◆ Task instructions
When you reproduce the entries below, keep each one exact and drop any pictures.

%%

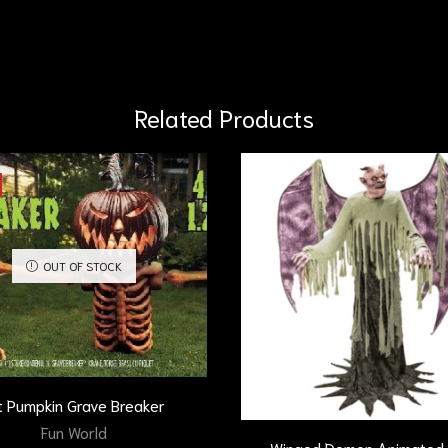
Related Products
OUT OF STOCK
t Pumpkin Grave Breaker
Fun World
Winged Demon Animated 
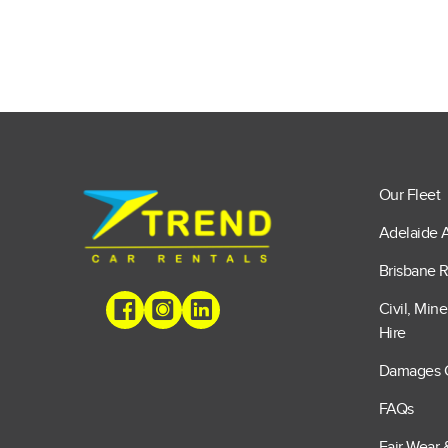
Our Fleet
Adelaide A
Brisbane R
Civil, Min
Hire
Damages 
FAQs
Fair Wear 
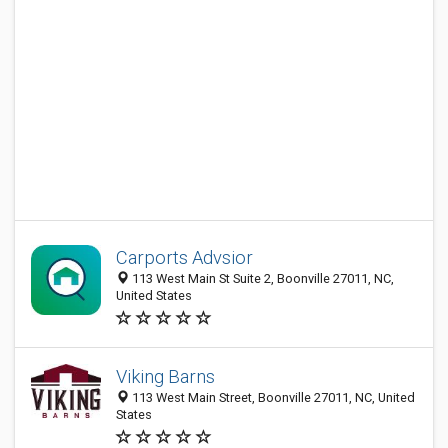
Carports Advsior
113 West Main St Suite 2, Boonville 27011, NC,
United States
Viking Barns
113 West Main Street, Boonville 27011, NC, United
States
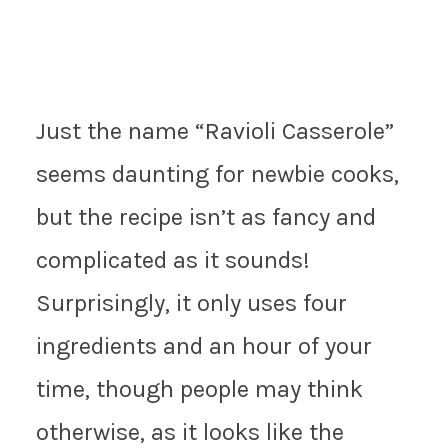
Just the name “Ravioli Casserole”
seems daunting for newbie cooks,
but the recipe isn’t as fancy and
complicated as it sounds!
Surprisingly, it only uses four
ingredients and an hour of your
time, though people may think
otherwise, as it looks like the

%%

◆ Written response
Related Products
OUT OF STOCK
t Pumpkin Grave Breaker
Fun World
Winged Demon Animated 
Our Fleet
Adelaide A
Brisbane R
Civil, Min
Hire
Damages 
FAQs
Fair Wear 
Carports Advsior
113 West Main St Suite 2, Boonville 27011, NC,
United States
Viking Barns
113 West Main Street, Boonville 27011, NC, United
States
Just the name “Ravioli Casserole”
seems daunting for newbie cooks,
but the recipe isn’t as fancy and
complicated as it sounds!
Surprisingly, it only uses four
ingredients and an hour of your
time, though people may think
otherwise, as it looks like the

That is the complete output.